=== EXERCISE OBJECTIVE ===
Pull out every line of the listing below that contains the string "disambiguationData". Treat uppercase and lowercase as different.

=== GIVEN RECORDS ===
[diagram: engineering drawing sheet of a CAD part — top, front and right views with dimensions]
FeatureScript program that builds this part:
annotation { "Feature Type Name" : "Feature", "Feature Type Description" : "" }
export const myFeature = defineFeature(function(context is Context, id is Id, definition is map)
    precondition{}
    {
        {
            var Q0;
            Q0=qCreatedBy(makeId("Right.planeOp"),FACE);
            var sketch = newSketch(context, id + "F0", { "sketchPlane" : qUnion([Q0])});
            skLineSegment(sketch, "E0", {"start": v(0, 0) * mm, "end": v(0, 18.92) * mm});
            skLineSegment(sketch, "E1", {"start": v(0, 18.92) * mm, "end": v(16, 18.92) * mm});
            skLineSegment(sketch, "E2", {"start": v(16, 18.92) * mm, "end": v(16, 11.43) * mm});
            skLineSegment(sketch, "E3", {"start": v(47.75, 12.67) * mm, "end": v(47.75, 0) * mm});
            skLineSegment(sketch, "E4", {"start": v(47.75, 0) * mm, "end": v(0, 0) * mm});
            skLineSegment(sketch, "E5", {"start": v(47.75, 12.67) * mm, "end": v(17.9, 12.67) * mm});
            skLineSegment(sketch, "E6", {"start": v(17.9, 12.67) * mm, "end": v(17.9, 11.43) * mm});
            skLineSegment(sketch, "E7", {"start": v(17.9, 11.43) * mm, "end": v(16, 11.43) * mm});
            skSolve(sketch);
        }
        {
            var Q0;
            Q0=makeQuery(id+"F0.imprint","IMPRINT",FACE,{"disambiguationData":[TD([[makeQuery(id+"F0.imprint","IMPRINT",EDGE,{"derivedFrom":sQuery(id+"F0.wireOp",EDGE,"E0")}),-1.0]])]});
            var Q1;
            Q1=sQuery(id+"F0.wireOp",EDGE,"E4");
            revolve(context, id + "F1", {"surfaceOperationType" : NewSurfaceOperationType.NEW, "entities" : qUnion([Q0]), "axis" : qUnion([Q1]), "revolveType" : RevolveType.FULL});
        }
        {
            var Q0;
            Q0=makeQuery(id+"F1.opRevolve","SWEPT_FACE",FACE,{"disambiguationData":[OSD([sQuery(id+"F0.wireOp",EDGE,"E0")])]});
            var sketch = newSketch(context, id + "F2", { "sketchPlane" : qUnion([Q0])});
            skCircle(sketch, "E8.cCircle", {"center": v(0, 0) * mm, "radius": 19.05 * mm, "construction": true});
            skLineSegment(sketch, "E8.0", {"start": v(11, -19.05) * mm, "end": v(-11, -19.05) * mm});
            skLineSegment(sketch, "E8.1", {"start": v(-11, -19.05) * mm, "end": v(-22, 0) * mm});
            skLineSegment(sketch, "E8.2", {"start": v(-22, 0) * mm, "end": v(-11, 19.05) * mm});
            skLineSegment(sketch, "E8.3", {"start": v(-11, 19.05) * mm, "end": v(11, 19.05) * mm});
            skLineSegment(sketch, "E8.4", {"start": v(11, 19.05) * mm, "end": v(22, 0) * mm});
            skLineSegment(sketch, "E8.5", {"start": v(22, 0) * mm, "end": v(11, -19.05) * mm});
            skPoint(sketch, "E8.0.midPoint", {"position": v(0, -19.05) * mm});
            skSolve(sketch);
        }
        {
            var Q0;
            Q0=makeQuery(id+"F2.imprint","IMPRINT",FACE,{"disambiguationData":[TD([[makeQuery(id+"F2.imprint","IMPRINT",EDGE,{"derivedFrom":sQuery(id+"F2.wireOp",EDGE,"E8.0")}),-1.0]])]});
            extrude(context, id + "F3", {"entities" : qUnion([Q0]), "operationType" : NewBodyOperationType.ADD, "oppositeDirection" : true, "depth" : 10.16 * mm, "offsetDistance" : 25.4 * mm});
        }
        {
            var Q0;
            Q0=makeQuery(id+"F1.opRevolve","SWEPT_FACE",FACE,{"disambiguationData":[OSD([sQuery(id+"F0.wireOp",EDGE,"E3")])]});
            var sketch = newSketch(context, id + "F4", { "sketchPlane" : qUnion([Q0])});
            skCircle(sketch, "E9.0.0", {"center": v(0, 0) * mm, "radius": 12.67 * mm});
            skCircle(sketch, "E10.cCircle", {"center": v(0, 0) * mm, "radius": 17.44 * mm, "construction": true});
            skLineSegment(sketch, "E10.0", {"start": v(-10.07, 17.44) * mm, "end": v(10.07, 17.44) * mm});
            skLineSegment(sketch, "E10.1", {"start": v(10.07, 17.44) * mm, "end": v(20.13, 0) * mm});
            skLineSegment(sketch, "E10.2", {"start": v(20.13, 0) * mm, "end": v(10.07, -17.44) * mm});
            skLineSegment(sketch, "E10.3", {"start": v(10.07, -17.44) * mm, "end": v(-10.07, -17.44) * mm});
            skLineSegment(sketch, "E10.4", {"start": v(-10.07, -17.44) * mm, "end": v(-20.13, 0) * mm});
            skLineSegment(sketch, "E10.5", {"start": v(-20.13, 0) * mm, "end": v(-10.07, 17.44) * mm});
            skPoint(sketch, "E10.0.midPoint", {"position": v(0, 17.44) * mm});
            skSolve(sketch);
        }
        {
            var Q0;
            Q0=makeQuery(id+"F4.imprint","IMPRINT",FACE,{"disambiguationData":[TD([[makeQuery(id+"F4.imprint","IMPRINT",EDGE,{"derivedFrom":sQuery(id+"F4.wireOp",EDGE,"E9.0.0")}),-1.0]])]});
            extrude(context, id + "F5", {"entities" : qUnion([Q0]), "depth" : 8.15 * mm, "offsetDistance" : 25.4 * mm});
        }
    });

==

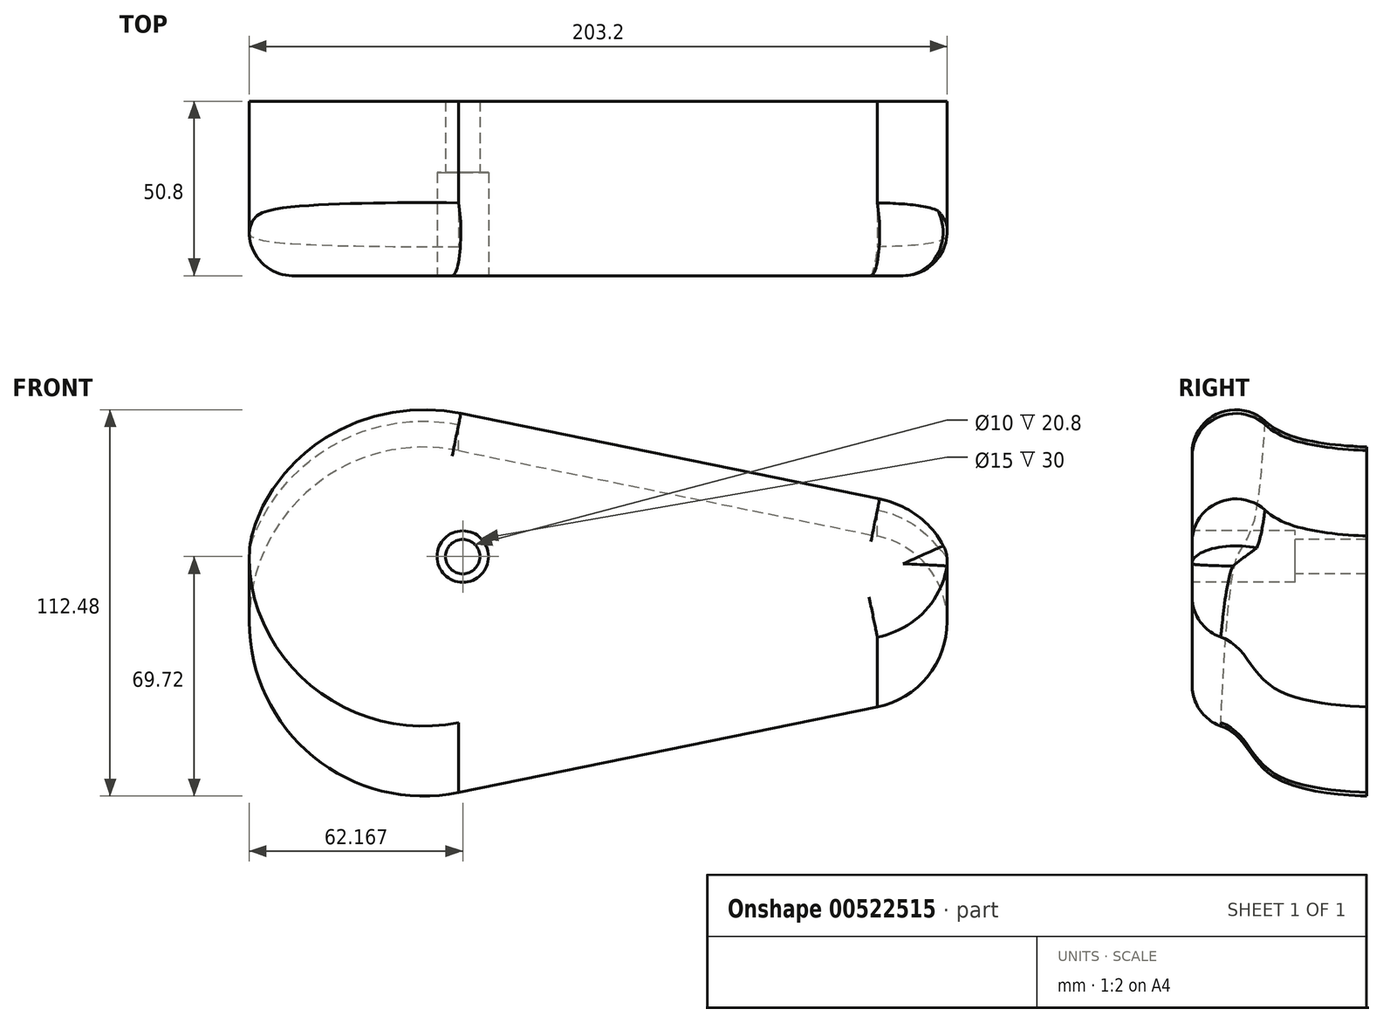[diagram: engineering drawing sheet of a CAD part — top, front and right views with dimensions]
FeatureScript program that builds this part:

=== ANSWER TO THE PROBLEM ===
            Q0=makeQuery(id+"F0.imprint","IMPRINT",FACE,{"disambiguationData":[TD([[makeQuery(id+"F0.imprint","IMPRINT",EDGE,{"derivedFrom":sQuery(id+"F0.wireOp",EDGE,"E0")}),-1.0]])]});
            Q0=makeQuery(id+"F1.opRevolve","SWEPT_FACE",FACE,{"disambiguationData":[OSD([sQuery(id+"F0.wireOp",EDGE,"E0")])]});
            Q0=makeQuery(id+"F2.imprint","IMPRINT",FACE,{"disambiguationData":[TD([[makeQuery(id+"F2.imprint","IMPRINT",EDGE,{"derivedFrom":sQuery(id+"F2.wireOp",EDGE,"E8.0")}),-1.0]])]});
            Q0=makeQuery(id+"F1.opRevolve","SWEPT_FACE",FACE,{"disambiguationData":[OSD([sQuery(id+"F0.wireOp",EDGE,"E3")])]});
            Q0=makeQuery(id+"F4.imprint","IMPRINT",FACE,{"disambiguationData":[TD([[makeQuery(id+"F4.imprint","IMPRINT",EDGE,{"derivedFrom":sQuery(id+"F4.wireOp",EDGE,"E9.0.0")}),-1.0]])]});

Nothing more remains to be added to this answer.